# Task directions
Copy the records starting at the beginning and ending with the line that contains "Wij genieten hier", changing "fietsen" to "rijden" and leaving everything else as it is.

# Provided records
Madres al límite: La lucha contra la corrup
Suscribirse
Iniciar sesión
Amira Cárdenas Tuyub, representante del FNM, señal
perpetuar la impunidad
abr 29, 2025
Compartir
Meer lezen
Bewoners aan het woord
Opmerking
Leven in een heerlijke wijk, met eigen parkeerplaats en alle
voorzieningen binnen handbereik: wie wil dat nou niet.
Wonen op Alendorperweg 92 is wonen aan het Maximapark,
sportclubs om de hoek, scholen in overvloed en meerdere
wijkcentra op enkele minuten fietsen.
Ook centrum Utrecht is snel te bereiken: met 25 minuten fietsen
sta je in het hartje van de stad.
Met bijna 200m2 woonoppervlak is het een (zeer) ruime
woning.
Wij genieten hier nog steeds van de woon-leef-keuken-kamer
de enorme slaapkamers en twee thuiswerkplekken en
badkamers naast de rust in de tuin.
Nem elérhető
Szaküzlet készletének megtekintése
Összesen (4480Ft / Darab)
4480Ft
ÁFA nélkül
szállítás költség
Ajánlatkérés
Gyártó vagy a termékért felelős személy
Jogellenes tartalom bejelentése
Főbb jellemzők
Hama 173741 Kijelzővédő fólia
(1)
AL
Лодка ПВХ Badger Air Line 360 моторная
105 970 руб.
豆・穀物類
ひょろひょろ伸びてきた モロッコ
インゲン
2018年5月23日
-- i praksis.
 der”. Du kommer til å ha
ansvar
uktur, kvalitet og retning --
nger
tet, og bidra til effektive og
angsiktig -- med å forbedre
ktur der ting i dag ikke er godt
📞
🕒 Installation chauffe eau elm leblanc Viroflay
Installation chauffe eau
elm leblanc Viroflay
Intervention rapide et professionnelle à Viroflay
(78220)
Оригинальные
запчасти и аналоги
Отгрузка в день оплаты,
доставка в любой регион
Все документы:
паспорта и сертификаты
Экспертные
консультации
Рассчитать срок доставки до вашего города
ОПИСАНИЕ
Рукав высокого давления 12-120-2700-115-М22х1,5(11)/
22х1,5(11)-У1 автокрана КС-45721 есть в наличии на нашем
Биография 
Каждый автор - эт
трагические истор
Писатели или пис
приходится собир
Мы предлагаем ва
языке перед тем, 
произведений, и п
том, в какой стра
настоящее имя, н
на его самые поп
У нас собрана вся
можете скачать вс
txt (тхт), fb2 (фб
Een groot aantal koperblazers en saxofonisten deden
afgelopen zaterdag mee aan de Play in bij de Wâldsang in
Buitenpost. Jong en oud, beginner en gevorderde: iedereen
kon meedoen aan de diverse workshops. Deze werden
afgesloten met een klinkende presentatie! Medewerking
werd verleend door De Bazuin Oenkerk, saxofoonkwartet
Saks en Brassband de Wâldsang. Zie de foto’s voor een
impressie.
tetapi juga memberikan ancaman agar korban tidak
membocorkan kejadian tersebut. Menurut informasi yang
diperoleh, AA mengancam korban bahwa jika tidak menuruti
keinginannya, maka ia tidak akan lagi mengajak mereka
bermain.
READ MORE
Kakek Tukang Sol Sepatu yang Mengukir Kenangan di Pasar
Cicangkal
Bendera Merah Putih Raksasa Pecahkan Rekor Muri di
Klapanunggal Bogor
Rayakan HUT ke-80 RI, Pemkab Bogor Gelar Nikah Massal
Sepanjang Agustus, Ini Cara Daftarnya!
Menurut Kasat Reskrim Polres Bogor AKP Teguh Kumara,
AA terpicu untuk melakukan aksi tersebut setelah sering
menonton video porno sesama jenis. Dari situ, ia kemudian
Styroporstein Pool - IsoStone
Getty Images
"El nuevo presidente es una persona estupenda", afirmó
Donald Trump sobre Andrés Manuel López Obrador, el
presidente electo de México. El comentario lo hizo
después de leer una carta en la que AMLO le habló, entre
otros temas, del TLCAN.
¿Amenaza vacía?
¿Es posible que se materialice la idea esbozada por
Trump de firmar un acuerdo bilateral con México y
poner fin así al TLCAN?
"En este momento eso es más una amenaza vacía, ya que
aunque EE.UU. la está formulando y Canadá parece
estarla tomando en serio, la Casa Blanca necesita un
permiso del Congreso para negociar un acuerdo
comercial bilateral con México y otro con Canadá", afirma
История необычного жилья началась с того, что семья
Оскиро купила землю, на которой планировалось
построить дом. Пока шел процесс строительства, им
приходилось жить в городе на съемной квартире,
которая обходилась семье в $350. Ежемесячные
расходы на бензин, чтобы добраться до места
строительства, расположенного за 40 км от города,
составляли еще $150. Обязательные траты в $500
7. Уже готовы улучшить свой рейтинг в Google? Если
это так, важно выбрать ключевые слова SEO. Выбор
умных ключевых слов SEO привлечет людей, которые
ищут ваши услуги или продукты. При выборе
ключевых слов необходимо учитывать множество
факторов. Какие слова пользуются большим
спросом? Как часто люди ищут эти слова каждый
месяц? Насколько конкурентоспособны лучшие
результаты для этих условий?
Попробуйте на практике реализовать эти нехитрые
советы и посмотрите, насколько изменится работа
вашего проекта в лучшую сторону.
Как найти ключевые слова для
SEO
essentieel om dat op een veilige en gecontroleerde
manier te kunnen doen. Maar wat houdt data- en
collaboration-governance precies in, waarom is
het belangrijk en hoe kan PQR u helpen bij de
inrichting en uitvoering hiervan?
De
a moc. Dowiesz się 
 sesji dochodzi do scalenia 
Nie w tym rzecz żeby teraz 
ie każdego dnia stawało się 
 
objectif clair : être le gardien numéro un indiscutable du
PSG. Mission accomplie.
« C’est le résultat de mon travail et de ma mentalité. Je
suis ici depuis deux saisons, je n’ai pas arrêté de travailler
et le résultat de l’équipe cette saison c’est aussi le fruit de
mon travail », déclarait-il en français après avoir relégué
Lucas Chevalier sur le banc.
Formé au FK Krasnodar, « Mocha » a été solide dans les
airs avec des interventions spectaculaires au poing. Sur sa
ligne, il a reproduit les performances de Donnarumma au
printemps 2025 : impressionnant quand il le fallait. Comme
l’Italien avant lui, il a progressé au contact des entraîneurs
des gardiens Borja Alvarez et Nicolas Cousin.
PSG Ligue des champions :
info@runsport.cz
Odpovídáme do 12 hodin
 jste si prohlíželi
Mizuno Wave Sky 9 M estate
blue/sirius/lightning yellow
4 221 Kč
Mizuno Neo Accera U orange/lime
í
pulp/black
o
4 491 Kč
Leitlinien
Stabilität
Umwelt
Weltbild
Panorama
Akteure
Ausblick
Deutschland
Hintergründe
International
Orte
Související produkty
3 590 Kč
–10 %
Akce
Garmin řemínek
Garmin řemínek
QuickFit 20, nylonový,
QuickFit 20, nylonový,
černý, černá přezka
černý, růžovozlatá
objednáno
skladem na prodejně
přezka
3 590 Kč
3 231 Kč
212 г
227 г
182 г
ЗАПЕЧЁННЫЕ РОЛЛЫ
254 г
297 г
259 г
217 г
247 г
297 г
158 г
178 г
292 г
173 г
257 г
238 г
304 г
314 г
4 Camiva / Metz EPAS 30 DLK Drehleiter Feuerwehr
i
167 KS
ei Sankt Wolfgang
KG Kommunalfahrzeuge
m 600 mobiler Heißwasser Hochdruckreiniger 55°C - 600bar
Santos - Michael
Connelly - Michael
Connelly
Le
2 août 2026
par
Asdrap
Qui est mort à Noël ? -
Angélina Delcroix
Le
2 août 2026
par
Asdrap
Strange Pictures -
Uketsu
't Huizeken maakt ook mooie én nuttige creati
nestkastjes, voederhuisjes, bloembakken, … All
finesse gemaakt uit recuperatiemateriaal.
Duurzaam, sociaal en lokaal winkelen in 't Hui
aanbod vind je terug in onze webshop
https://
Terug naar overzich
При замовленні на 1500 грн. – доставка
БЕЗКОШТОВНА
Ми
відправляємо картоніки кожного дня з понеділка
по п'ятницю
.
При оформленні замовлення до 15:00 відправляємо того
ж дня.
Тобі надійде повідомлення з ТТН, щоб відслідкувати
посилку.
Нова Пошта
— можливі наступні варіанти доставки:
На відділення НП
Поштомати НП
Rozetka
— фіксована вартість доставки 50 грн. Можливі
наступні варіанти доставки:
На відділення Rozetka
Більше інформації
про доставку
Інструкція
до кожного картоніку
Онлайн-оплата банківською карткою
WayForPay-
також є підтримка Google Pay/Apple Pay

# Solution to the problem
Madres al límite: La lucha contra la corrup
Suscribirse
Iniciar sesión
Amira Cárdenas Tuyub, representante del FNM, señal
perpetuar la impunidad
abr 29, 2025
Compartir
Meer lezen
Bewoners aan het woord
Opmerking
Leven in een heerlijke wijk, met eigen parkeerplaats en alle
voorzieningen binnen handbereik: wie wil dat nou niet.
Wonen op Alendorperweg 92 is wonen aan het Maximapark,
sportclubs om de hoek, scholen in overvloed en meerdere
wijkcentra op enkele minuten rijden.
Ook centrum Utrecht is snel te bereiken: met 25 minuten rijden
sta je in het hartje van de stad.
Met bijna 200m2 woonoppervlak is het een (zeer) ruime
woning.
Wij genieten hier nog steeds van de woon-leef-keuken-kamer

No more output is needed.